I have noticed, after going back through a number of my posts (mostly the new ones), that my posts are whiny. Really whiny (if you don't want to read whiny posts then I would suggest that you don't click on those links. However, if you would like to bitch about how whiny I have been lately, then click and comment to your heart's content).

And I know that this might sound surprising, but I didn't create Master of my Money with the intention of using it as a place where I could complain. I'm also going to guess that reading a blog where the author mainly bitches and moans about how she has to spend SO MUCH money ALL THE TIME has to get a little boring. Am I right? I mean, if I weren't the one writing the blog I probably wouldn't stick around either, and that's saying something because I think I am the most fantastic writer EVAR.

Plus, the complaining makes me sound all "holier than thou" and I do not think that I am better than you. In fact, I bet that you are like 10 times as awesome as me. Seriously. I bet that if we were friends, we would be BFFs and I would totally be that friend that did whatever you wanted because you are just that cool.

The whole reason that I thought up this blog was to write a sort of trial and error type guide to being financially savvy in your 20's. You know, learning how to make and stick to a budget (or discovering that you can't stick to one EVER and finding another way to not spend all your money on things you don't need like yarn or fabric or booze). Buying big things like a car (something I'm doing right now! Posts to come!), without going on and on and on about how my old car is SO! LAME! OMG!

So [readers, myself, internet] I hereby swear on a stack of ... hmm ... *rummages around in desk*; I hereby swear on this stack of multicolored post-it notes (it's the only thing I have close at hand) that I will stop whining and start writing posts that actually contribute something of value to the internet and to you.

Promise promise.

Friday, May 1, 2009

You've Got to Cut it, Cut It Good

And there you have it. The card that I have talked about more than once; the one that I was afraid to cut up. It's done. I did it. This morning at work (which is why the picture is crappy, I took it on my phone).

What finally pushed me over the edge? I was tired of my WILDLY fluctuating balance. I'm tired of having to hide it from myself and my inability to just say no to things that I want but can't afford. Plus, I accidentally picked the wrong checking account to pay my bill online which created a huge mess of bounced check fees, overdraft fees, and getting locked out of the "bill pay" section on the Citi Card website.

And, as an aside, if you bounce a check while trying to pay your account online, Citi won't let you make another payment online for up to 6 MONTHS after the fact (I found this out, finally, after 3 different calls to customer service).
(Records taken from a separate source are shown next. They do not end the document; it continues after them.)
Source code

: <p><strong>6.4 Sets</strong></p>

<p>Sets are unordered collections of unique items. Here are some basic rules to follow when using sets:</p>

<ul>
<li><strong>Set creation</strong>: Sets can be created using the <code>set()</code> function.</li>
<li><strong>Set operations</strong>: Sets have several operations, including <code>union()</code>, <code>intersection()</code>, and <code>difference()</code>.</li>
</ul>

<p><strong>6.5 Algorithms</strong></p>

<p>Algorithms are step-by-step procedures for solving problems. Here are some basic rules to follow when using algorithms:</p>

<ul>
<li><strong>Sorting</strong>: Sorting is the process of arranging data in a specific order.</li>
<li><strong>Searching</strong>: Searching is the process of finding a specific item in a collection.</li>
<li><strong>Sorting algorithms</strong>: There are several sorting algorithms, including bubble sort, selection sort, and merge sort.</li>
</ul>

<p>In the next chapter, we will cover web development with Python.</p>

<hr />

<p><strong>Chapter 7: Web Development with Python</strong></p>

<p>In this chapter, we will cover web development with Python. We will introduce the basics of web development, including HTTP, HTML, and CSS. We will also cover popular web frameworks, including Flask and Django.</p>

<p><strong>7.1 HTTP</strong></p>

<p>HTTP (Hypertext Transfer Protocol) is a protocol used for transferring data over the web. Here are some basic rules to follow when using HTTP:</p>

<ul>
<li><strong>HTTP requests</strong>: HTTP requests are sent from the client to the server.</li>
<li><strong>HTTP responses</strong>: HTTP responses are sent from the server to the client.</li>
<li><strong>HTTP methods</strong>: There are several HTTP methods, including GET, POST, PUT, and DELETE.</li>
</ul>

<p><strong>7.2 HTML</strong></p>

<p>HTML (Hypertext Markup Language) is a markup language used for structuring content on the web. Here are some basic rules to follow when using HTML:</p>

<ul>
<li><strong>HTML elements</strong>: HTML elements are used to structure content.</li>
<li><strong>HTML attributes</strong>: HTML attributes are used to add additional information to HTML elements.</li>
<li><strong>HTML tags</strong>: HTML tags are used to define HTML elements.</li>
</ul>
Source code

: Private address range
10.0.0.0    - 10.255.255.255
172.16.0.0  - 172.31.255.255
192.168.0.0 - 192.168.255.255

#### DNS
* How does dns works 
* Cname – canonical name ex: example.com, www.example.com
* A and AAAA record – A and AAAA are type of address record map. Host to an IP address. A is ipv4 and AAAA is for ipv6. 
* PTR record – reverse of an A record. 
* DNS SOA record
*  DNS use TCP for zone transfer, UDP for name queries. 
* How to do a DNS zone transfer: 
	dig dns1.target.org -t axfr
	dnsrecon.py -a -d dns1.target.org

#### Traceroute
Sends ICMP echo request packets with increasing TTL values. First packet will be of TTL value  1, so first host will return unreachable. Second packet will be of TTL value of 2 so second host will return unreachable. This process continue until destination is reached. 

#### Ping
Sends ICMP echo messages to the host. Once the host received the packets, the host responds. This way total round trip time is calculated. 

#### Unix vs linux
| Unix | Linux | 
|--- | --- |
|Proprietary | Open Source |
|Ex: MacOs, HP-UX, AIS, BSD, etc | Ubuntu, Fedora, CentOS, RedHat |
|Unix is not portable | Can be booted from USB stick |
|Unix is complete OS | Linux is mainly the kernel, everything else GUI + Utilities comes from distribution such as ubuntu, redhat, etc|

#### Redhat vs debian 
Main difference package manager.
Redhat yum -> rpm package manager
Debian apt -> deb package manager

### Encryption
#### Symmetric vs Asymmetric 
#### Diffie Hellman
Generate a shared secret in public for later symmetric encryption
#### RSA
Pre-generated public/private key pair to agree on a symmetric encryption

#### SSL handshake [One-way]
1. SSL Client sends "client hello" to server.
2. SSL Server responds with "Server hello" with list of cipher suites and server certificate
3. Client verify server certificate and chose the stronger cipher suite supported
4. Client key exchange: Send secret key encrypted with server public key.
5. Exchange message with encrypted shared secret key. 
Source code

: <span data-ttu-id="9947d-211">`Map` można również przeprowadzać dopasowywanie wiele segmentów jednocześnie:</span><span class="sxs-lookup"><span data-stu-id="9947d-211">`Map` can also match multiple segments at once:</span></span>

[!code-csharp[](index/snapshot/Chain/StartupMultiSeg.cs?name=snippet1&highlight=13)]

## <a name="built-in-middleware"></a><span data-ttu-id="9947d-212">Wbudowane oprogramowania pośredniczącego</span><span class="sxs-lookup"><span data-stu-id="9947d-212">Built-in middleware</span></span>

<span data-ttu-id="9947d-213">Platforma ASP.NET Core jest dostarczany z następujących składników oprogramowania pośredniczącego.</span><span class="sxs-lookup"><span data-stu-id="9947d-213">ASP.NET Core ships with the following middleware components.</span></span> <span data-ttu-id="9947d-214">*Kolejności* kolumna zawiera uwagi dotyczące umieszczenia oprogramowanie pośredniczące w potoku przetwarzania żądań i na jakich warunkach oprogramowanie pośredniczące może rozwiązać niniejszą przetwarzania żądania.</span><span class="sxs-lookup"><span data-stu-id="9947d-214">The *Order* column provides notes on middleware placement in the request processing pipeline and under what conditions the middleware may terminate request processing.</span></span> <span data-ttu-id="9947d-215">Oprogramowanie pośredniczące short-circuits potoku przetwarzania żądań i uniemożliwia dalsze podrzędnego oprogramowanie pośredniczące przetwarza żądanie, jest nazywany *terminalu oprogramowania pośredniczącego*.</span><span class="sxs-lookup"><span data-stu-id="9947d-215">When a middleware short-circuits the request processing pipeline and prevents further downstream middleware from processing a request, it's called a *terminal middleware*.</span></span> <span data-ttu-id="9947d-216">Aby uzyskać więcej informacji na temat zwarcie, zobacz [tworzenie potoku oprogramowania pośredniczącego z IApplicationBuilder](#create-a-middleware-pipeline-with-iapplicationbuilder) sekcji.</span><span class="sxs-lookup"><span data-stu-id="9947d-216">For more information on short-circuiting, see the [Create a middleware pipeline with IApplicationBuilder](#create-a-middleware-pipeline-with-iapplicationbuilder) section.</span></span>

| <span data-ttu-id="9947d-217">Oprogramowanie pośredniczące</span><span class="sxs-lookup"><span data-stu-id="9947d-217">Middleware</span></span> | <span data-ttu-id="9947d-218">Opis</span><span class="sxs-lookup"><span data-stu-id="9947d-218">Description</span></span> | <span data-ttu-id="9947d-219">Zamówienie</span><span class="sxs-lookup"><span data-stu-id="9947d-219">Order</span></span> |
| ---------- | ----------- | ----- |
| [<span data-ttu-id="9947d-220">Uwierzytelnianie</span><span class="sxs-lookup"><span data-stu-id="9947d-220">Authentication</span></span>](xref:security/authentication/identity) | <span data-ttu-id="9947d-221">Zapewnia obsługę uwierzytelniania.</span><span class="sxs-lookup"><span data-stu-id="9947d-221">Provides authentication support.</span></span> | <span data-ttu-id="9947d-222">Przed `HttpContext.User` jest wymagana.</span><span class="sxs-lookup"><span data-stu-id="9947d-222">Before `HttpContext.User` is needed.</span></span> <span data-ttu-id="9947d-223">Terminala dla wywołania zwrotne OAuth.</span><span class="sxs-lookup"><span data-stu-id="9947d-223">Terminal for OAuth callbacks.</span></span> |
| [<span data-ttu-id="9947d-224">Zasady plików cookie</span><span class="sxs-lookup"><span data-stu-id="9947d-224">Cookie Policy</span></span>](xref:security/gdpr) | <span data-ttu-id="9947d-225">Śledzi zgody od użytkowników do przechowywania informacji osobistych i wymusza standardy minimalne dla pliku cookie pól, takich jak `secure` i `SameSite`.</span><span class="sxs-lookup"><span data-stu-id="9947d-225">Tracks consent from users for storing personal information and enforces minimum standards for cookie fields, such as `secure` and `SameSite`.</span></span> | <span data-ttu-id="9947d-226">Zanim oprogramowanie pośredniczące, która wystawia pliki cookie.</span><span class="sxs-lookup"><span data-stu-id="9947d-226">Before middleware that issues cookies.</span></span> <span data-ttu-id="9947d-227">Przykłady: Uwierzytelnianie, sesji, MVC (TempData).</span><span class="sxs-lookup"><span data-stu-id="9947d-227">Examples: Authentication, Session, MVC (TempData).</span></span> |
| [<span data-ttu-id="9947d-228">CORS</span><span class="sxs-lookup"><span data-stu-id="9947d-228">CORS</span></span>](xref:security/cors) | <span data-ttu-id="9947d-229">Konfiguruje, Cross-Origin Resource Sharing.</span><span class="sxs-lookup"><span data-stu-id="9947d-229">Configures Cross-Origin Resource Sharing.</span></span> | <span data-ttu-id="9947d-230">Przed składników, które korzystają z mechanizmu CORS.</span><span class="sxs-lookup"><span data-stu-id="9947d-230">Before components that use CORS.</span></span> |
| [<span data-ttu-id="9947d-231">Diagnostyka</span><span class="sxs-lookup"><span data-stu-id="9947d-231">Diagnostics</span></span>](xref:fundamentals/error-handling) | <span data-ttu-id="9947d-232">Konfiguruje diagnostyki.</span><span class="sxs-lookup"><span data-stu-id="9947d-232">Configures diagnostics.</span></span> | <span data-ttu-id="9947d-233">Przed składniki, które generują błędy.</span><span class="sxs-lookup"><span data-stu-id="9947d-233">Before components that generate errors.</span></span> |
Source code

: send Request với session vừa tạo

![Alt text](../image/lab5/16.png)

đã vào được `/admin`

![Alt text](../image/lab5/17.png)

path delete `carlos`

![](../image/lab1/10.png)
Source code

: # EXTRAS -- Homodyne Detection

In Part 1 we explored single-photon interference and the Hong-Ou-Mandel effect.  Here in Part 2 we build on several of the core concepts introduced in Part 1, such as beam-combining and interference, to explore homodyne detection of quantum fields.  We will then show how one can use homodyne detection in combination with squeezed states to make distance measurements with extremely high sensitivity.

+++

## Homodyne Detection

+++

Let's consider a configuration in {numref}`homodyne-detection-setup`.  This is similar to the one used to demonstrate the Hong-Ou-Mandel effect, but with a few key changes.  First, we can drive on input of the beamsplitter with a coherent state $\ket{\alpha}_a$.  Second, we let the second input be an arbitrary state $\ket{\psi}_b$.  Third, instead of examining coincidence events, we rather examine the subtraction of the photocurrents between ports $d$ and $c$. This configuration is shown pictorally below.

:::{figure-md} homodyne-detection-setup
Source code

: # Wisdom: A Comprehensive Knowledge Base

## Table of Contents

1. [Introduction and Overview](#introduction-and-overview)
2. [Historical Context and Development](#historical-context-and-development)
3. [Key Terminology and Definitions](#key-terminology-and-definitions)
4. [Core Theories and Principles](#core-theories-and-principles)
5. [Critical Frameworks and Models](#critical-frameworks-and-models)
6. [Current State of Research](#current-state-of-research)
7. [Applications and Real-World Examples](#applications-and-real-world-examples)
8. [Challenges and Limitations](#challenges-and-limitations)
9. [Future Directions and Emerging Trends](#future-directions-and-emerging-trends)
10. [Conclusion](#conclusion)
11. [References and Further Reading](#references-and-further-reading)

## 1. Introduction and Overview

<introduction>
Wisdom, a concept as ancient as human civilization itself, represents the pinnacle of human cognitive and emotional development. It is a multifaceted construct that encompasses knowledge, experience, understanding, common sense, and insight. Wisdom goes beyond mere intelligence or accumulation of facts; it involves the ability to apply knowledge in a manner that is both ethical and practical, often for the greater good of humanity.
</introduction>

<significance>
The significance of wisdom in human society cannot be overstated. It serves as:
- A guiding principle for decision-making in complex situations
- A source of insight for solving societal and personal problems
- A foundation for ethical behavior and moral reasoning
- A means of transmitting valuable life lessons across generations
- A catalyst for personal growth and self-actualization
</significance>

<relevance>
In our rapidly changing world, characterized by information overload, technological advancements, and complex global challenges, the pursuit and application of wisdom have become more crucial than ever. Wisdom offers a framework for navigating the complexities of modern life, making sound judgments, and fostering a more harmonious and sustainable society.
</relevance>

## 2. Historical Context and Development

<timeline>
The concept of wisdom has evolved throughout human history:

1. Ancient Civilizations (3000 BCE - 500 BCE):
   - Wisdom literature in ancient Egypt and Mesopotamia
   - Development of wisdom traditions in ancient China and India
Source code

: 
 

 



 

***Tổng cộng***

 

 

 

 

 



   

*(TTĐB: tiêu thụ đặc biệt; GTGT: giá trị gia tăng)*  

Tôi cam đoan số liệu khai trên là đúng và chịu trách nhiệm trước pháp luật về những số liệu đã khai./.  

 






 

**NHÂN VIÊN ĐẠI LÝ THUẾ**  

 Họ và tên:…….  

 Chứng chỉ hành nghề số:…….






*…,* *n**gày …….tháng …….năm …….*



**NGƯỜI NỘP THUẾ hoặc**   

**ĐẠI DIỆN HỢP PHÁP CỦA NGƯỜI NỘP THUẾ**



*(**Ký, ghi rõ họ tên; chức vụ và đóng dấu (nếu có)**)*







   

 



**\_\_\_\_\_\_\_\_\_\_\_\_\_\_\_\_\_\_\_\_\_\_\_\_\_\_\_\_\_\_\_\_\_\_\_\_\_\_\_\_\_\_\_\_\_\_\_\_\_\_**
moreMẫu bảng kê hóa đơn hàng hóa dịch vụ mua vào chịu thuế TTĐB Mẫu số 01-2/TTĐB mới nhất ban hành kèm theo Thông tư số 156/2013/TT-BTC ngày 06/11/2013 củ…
Thank the Lord that I talked to a lovely girl the last time I called got to explain the fact that it was a mistake on my part and she got my account reactivated.

But after the whole mess I took a step back, looked at the crazy balance that I now have on my card as a result of a car repair + the damage that I've done as a result of a freshly doubled credit limit and thought to myself "enough is enough". So I cut it up. And even though I'm a little sad that I won't have it around to charge groceries too on those months when I run out of money, I know that my E-Fund was set up for just those kinds of months and that I will be ok. And I'm fine with the fact that this piece of plastic is no longer weighing heavily on my mind.

I'm also pretty excited about the fact that I am no longer enabling myself. There will be no more impulse yarn/fabric/book/dog toys/gift purchases made unless I have the cash for it sitting around in my checking account.